Только теперь они поняли, что смертельно проголодались.

Они бросились к столу, накрытому, словно для десятерых, и принялись набивать рты – словно бедняки, которые так жадно слетаются за благотворительной похлебкой, как будто кишки им прожигают аперитивы за тысячу франков.

Индеец без разбору пожирал все мясо, какое только попадалось под руку, а Элен – все мыслимые сладости; он открывал шампанское, бутылку за бутылкой, и она неизменно снимала пену с первого бокала. Стекло чуть не крошилось у нее во рту – она вгрызалась в него с тем же пылом, что и в воздушные безе.

Затем она набрасывалась на своего любовника, и вскоре поверх кроваво-красной пудры он оказался изукрашен цукатами, кремом, марципаном.

После они снова занялись любовью: дважды… времени было достаточно, ведь еще не пробило и двух пополудни.

Потом они заснули – и вечером, в одиннадцать часов двадцать семь минут всё еще спали как убитые.

Доктор, клевавший носом и сам уже готовый провалиться в глухой мертвецкий сон, записал окончательный результат:

70.

И закрыл колпачок самописки.

Рекорд Теофраста был достигнут, но не превзойден.

В одиннадцать часов двадцать восемь минут Маркей проснулся – точнее, проснулся дремавший в нем Индеец.

Элен жутко вскрикнула в его объятьях, потом приподнялась, покачиваясь и прижимая руку к груди, а другую зажав между ногами; глаза ее беспомощно шарили вокруг: так умирающий пытается найти целебную микстуру или эфироман – вожделенный флакон забвения…

Затем она рухнула на кровать: дыхание вырывалось у нее сквозь сжатые зубы с тем едва уловимым клокотанием, которое издают крабы – зверюшки, на свой манер все время напевающие что-то из репертуара древних Сирен…

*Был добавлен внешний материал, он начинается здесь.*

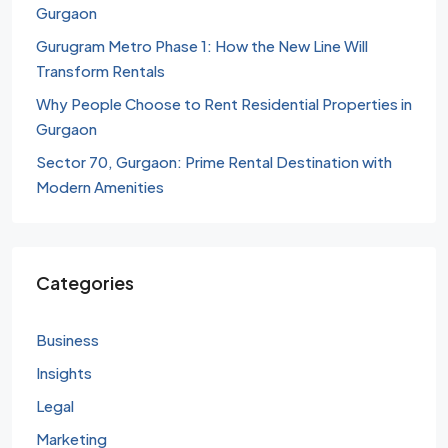
Gurgaon
Gurugram Metro Phase 1: How the New Line Will
Transform Rentals
Why People Choose to Rent Residential Properties in
Gurgaon
Sector 70, Gurgaon: Prime Rental Destination with
Modern Amenities
Categories
Business
Insights
Legal
Marketing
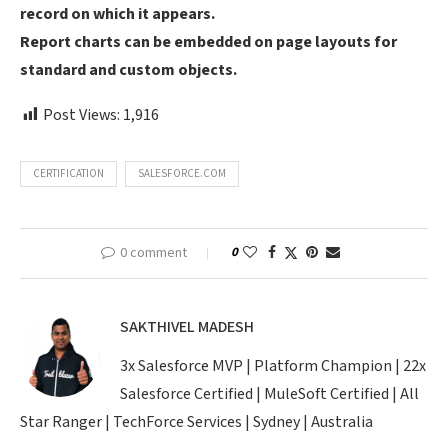
record on which it appears.
Report charts can be embedded on page layouts for
standard and custom objects.
Post Views:
1,916
CERTIFICATION
SALESFORCE.COM
0 comment
0
SAKTHIVEL MADESH
3x Salesforce MVP | Platform Champion | 22x
Salesforce Certified | MuleSoft Certified | All
Star Ranger | TechForce Services | Sydney | Australia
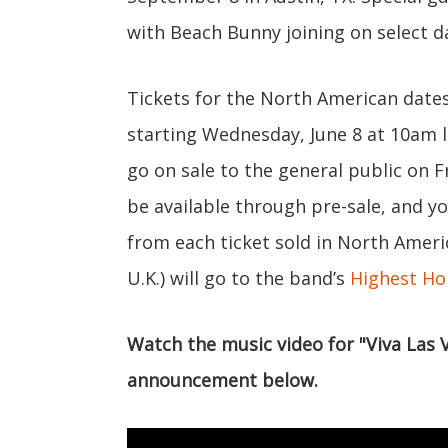
with Beach Bunny joining on select d
Tickets for the North American dates 
starting Wednesday, June 8 at 10am l
go on sale to the general public on Fr
be available through pre-sale, and y
from each ticket sold in North Amer
U.K.) will go to the band’s
Highest Ho
Watch the music video for "Viva Las
announcement below.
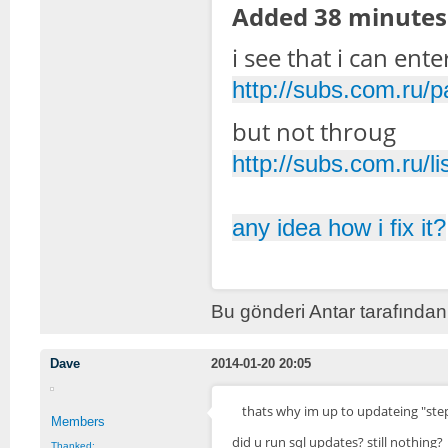
Added 38 minutes 
i see that i can ent
http://subs.com.ru/
but not throug
http://subs.com.ru/li
any idea how i fix it?
Bu gönderi Antar tarafından
Dave
2014-01-20 20:05
thats why im up to updateing "step 
Members
did u run sql updates? still nothing?
Thanked:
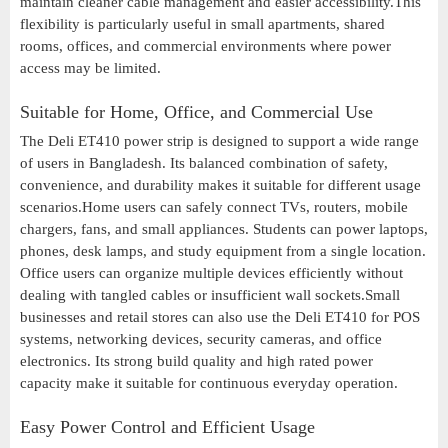
maintain cleaner cable management and easier accessibility.This
flexibility is particularly useful in small apartments, shared
rooms, offices, and commercial environments where power
access may be limited.
Suitable for Home, Office, and Commercial Use
The Deli ET410 power strip is designed to support a wide range
of users in Bangladesh. Its balanced combination of safety,
convenience, and durability makes it suitable for different usage
scenarios.Home users can safely connect TVs, routers, mobile
chargers, fans, and small appliances. Students can power laptops,
phones, desk lamps, and study equipment from a single location.
Office users can organize multiple devices efficiently without
dealing with tangled cables or insufficient wall sockets.Small
businesses and retail stores can also use the Deli ET410 for POS
systems, networking devices, security cameras, and office
electronics. Its strong build quality and high rated power
capacity make it suitable for continuous everyday operation.
Easy Power Control and Efficient Usage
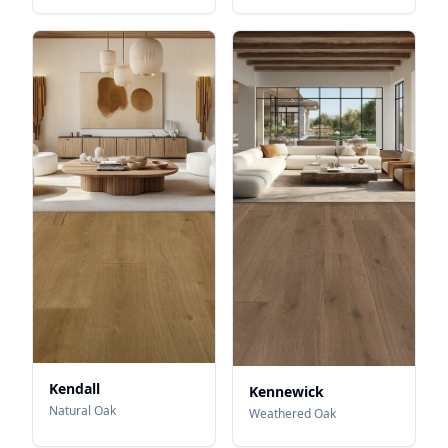
Kendall
Kennewick
Natural Oak
Weathered Oak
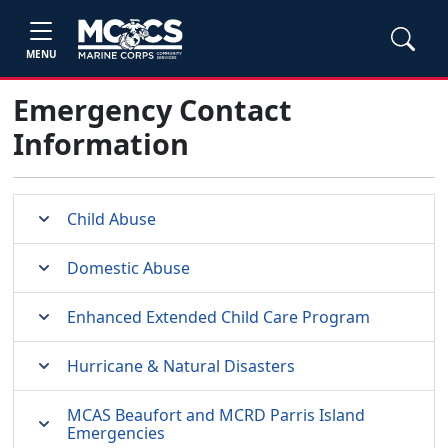
MENU
Emergency Contact
Information
Child Abuse
Domestic Abuse
Enhanced Extended Child Care Program
Hurricane & Natural Disasters
MCAS Beaufort and MCRD Parris Island
Emergencies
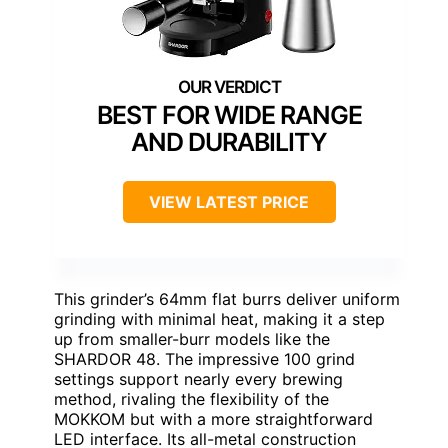
BEST FOR WIDE RANGE
AND DURABILITY
VIEW LATEST PRICE
This grinder’s 64mm flat burrs deliver uniform
grinding with minimal heat, making it a step
up from smaller-burr models like the
SHARDOR 48. The impressive 100 grind
settings support nearly every brewing
method, rivaling the flexibility of the
MOKKOM but with a more straightforward
LED interface. Its all-metal construction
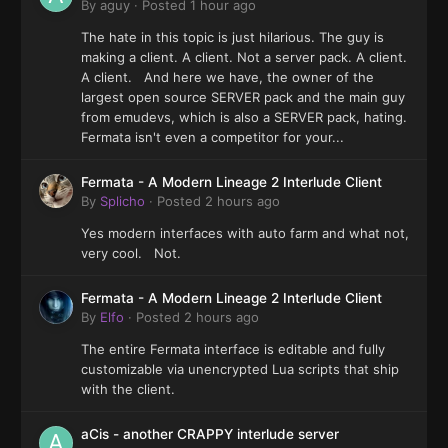
By
aguy
·
Posted
1 hour ago
The hate in this topic is just hilarious. The guy is
making a client. A client. Not a server pack. A client.
A client. And here we have, the owner of the
largest open source SERVER pack and the main guy
from emudevs, which is also a SERVER pack, hating.
Fermata isn't even a competitor for your...
Fermata - A Modern Lineage 2 Interlude Client
By
Splicho
·
Posted
2 hours ago
Yes modern interfaces with auto farm and what not,
very cool. Not.
Fermata - A Modern Lineage 2 Interlude Client
By
Elfo
·
Posted
2 hours ago
The entire Fermata interface is editable and fully
customizable via unencrypted Lua scripts that ship
with the client.
aCis - another CRAPPY interlude server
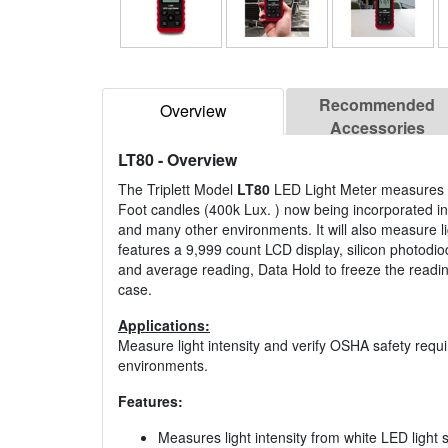
Recommended
Overview
Accessories
LT80
- Overview
The Triplett Model
LT80
LED Light Meter measures li
Foot candles (400k Lux. ) now being incorporated in f
and many other environments. It will also measure l
features a 9,999 count LCD display, silicon photodiod
and average reading, Data Hold to freeze the reading
case.
Applications:
Measure light intensity and verify OSHA safety requi
environments.
Features:
Measures light intensity from white LED light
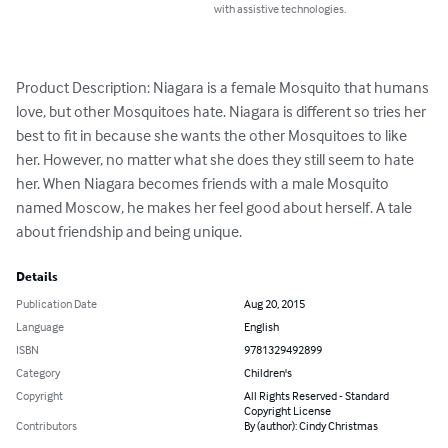
with assistive technologies.
Product Description: Niagara is a female Mosquito that humans 
love, but other Mosquitoes hate. Niagara is different so tries her 
best to fit in because she wants the other Mosquitoes to like 
her. However, no matter what she does they still seem to hate 
her. When Niagara becomes friends with a male Mosquito 
named Moscow, he makes her feel good about herself. A tale 
about friendship and being unique.
Details
Publication Date
Aug 20, 2015
Language
English
ISBN
9781329492899
Category
Children's
Copyright
All Rights Reserved - Standard
Copyright License
Contributors
By (author): Cindy Christmas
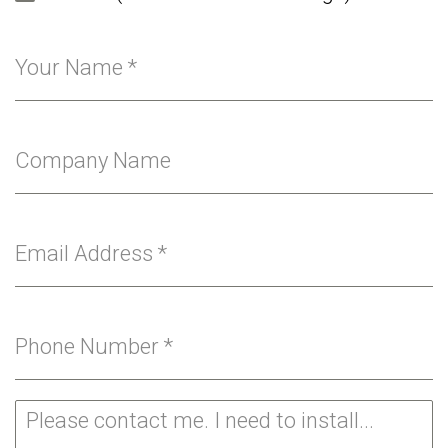
Your Name
*
Company Name
Email Address
*
Phone Number
*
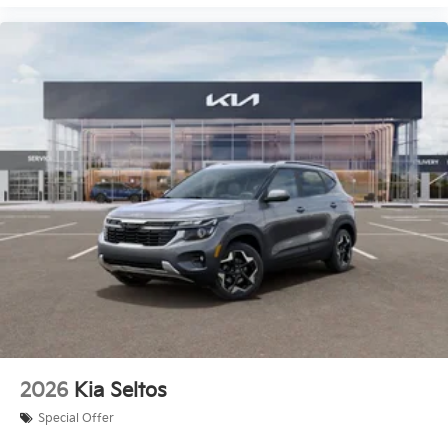
2026
Kia Seltos
Special Offer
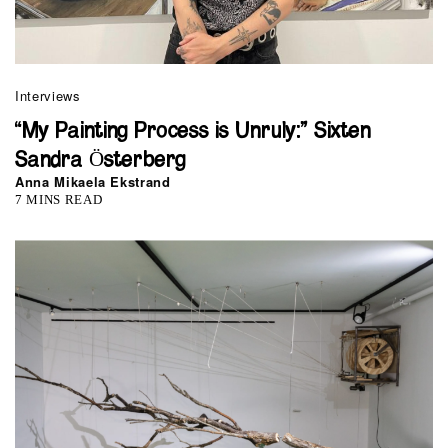
Interviews
“My Painting Process is Unruly:” Sixten
Sandra Österberg
Anna Mikaela Ekstrand
7 MINS READ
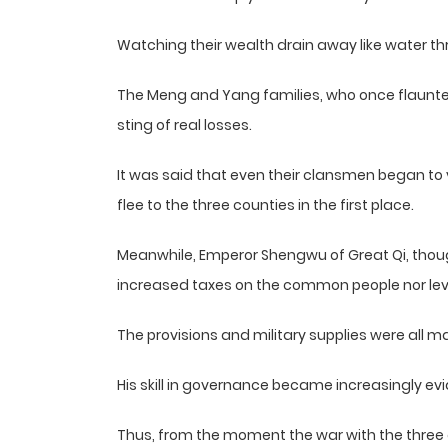
Watching their wealth drain away like water t
The Meng and Yang families, who once flaunte
sting of real losses.
It was said that even their clansmen began to v
flee to the three counties in the first place.
Meanwhile, Emperor Shengwu of Great Qi, though
increased taxes on the common people nor levi
The provisions and military supplies were all 
His skill in governance became increasingly evid
Thus, from the moment the war with the three c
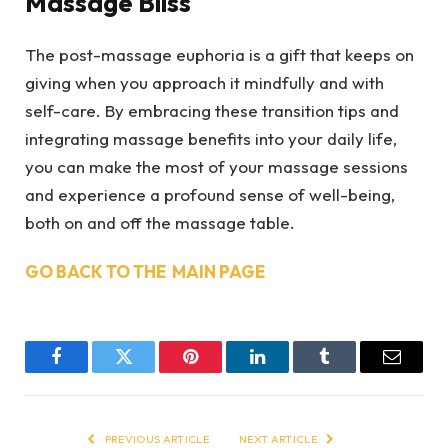
Massage Bliss
The post-massage euphoria is a gift that keeps on
giving when you approach it mindfully and with
self-care. By embracing these transition tips and
integrating massage benefits into your daily life,
you can make the most of your massage sessions
and experience a profound sense of well-being,
both on and off the massage table.
GO BACK TO THE MAIN PAGE
Facebook
Twitter
Pinterest
LinkedIn
Tumblr
Email
PREVIOUS ARTICLE
NEXT ARTICLE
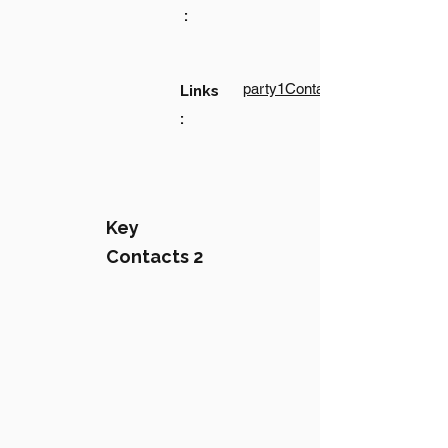
:
party1Contact1LinkText
Links
:
Key
Contacts 2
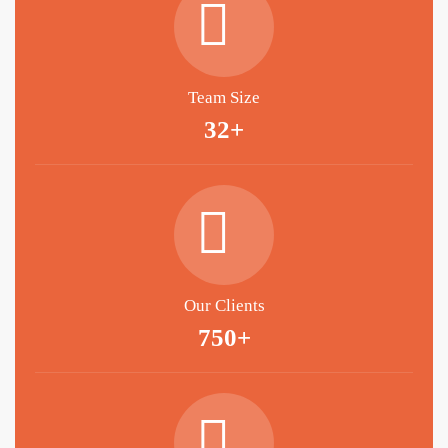
Team Size
32+
Our Clients
750+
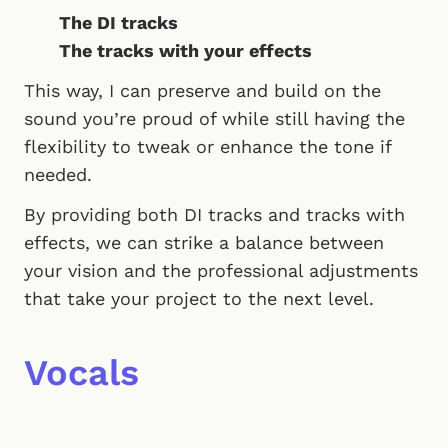
The DI tracks
The tracks with your effects
This way, I can preserve and build on the
sound you’re proud of while still having the
flexibility to tweak or enhance the tone if
needed.
By providing both DI tracks and tracks with
effects, we can strike a balance between
your vision and the professional adjustments
that take your project to the next level.
Vocals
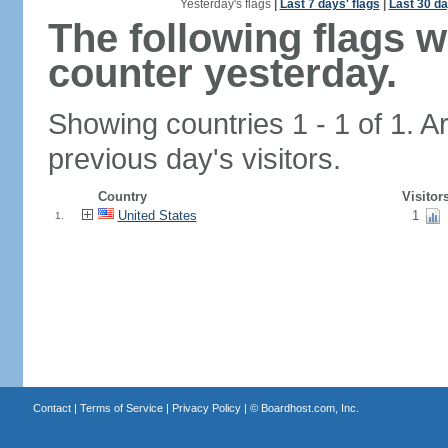
Yesterday's flags
|
Last 7 days' flags
|
Last 30 da
The following flags 
counter yesterday.
Showing countries 1 - 1 of 1. A
previous day's visitors.
Country
Visitor
United States
1
1.
Contact
|
Terms of Service
|
Privacy Policy
| ©
Boardhost.com, Inc.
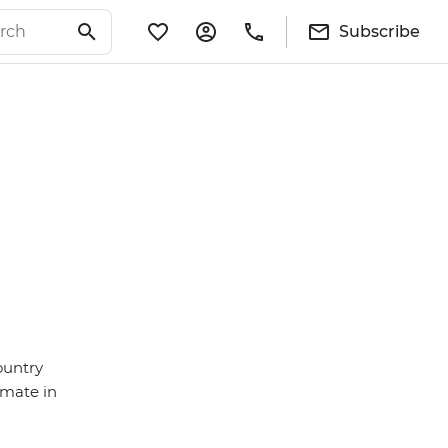
Subscribe
ountry
imate in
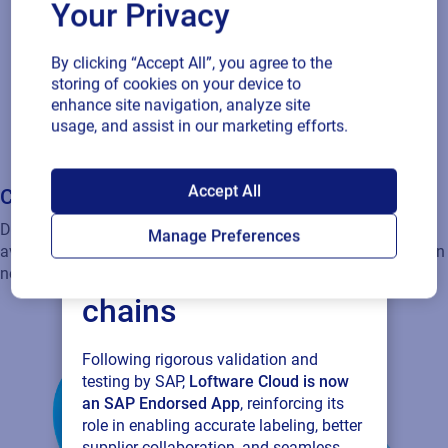
Your Privacy
By clicking “Accept All”, you agree to the
storing of cookies on your device to
Global support
enhance site navigation, analyze site
usage, and assist in our marketing efforts.
Our certified team is available around the clock, offering best
practices and expert guidance to help you overcome any
SAP endorses
challenge.
Accept All
Loftware Cloud for
Manage Preferences
connected supply
chains
Following rigorous validation and
testing by SAP,
Loftware Cloud is now
an SAP Endorsed App
, reinforcing its
role in enabling accurate labeling, better
supplier collaboration, and seamless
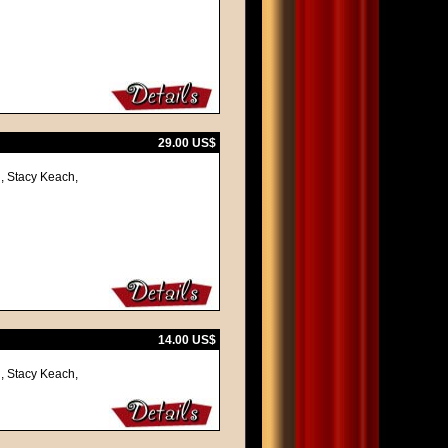
29.00 US$
, Stacy Keach,
14.00 US$
, Stacy Keach,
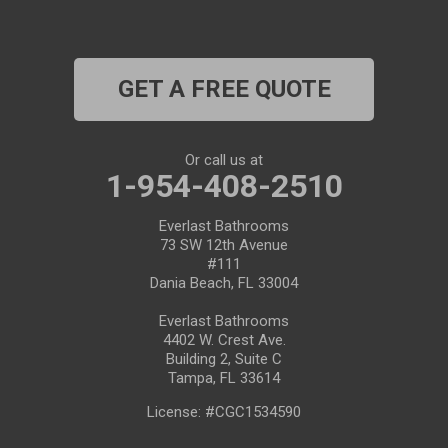
Plant City
Port Richey
GET A FREE QUOTE
Port Saint Lucie
Riverview
Or call us at
1-954-408-2510
Ruskin
Everlast Bathrooms
73 SW 12th Avenue
Safety Harbor
#111
Dania Beach, FL 33004
Saint Leo
Everlast Bathrooms
4402 W. Crest Ave.
Saint Petersburg
Building 2, Suite C
Tampa, FL 33614
San Antonio
License: #CGC1534590
Seffner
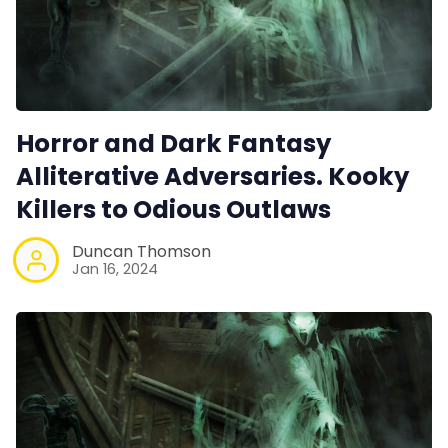
Horror and Dark Fantasy
Alliterative Adversaries. Kooky
Killers to Odious Outlaws
Duncan Thomson
Jan 16, 2024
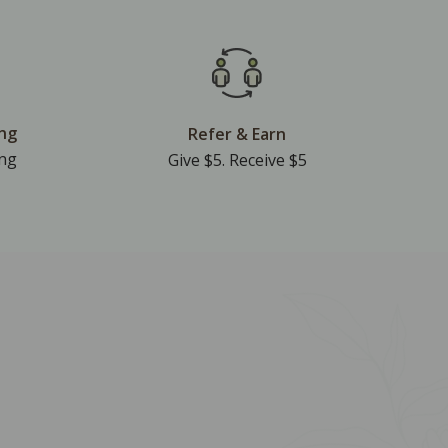
ing
Refer & Earn
ing
Give $5. Receive $5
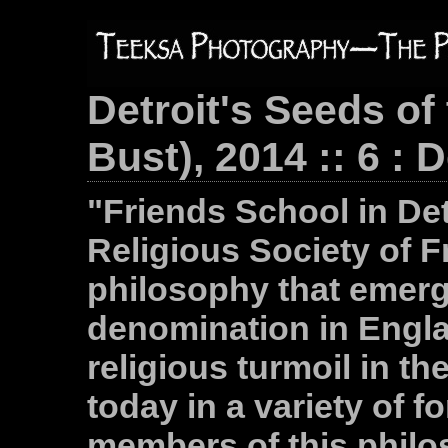
Detroit's Seeds of
Bust), 2014 :: 6 : 
"Friends School in Det
Religious Society of F
philosophy that emerg
denomination in Engla
religious turmoil in the
today in a variety of 
members of this philo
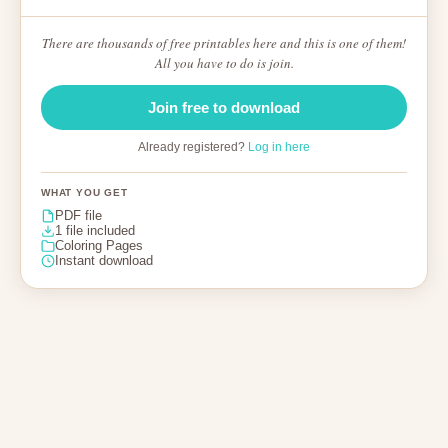
There are thousands of free printables here and this is one of them!
All you have to do is join.
Join free to download
Already registered?
Log in here
WHAT YOU GET
PDF file
1 file included
Coloring Pages
Instant download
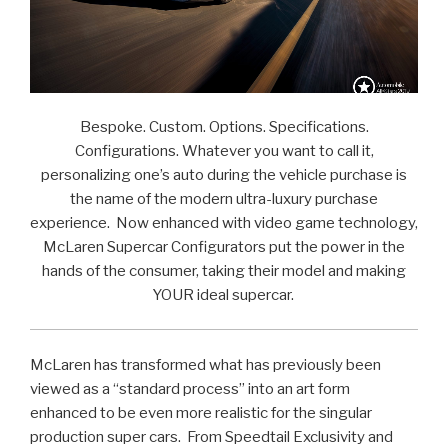
Bespoke. Custom. Options. Specifications.
Configurations. Whatever you want to call it,
personalizing one’s auto during the vehicle purchase is
the name of the modern ultra-luxury purchase
experience. Now enhanced with video game technology,
McLaren Supercar Configurators put the power in the
hands of the consumer, taking their model and making
YOUR ideal supercar.
McLaren has transformed what has previously been
viewed as a “standard process” into an art form
enhanced to be even more realistic for the singular
production super cars. From Speedtail Exclusivity and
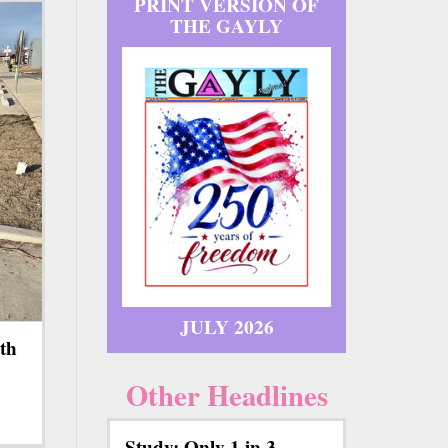
PRINT VERSION OF
THE GAYLY
JULY 2026
th
Other Headlines
Study: Only 1 in 3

Она точно всем телом нащупывала дорогу к забытью, прочь от снедавшего ее пламени, и губы Элен нашли губы Индейца…

О боли она больше не вспоминала.

До полуночи им оставалось всего полчаса, и этого хватило для того, чтобы низвергнуть означенный порог человеческих возможностей…

82,

аккуратно вывел Батубиус.

Когда они закончили, Элен села на диване, поправила волосы и неприязненно взглянула на своего любовника:

– Приятного было мало, – отчеканила она.

Мужчина подобрал отброшенный веер, приоткрыл его и с размаху хлестнул ей по лицу.

Точно хищница, она спрыгнула на пол и, выхватив из буклей орудие немедленной мести – длинную шпильку в виде меча, – размахнулась, метя прямо в глаза Маркея, светившиеся напротив.

Индеец прибегнул к давно испытанному методу; его глаза способны были защититься сами.

Под тренированным взглядом гипнотизера женщина рухнула на ковер, не успев опустить воздетое оружие.

Рука, поблескивая своим стальным отростком, так и осталась занесенной в яростной судороге.

Тогда Маркей едва коснулся пальцем между бровями Элен – и она тотчас проснулась: их время вышло.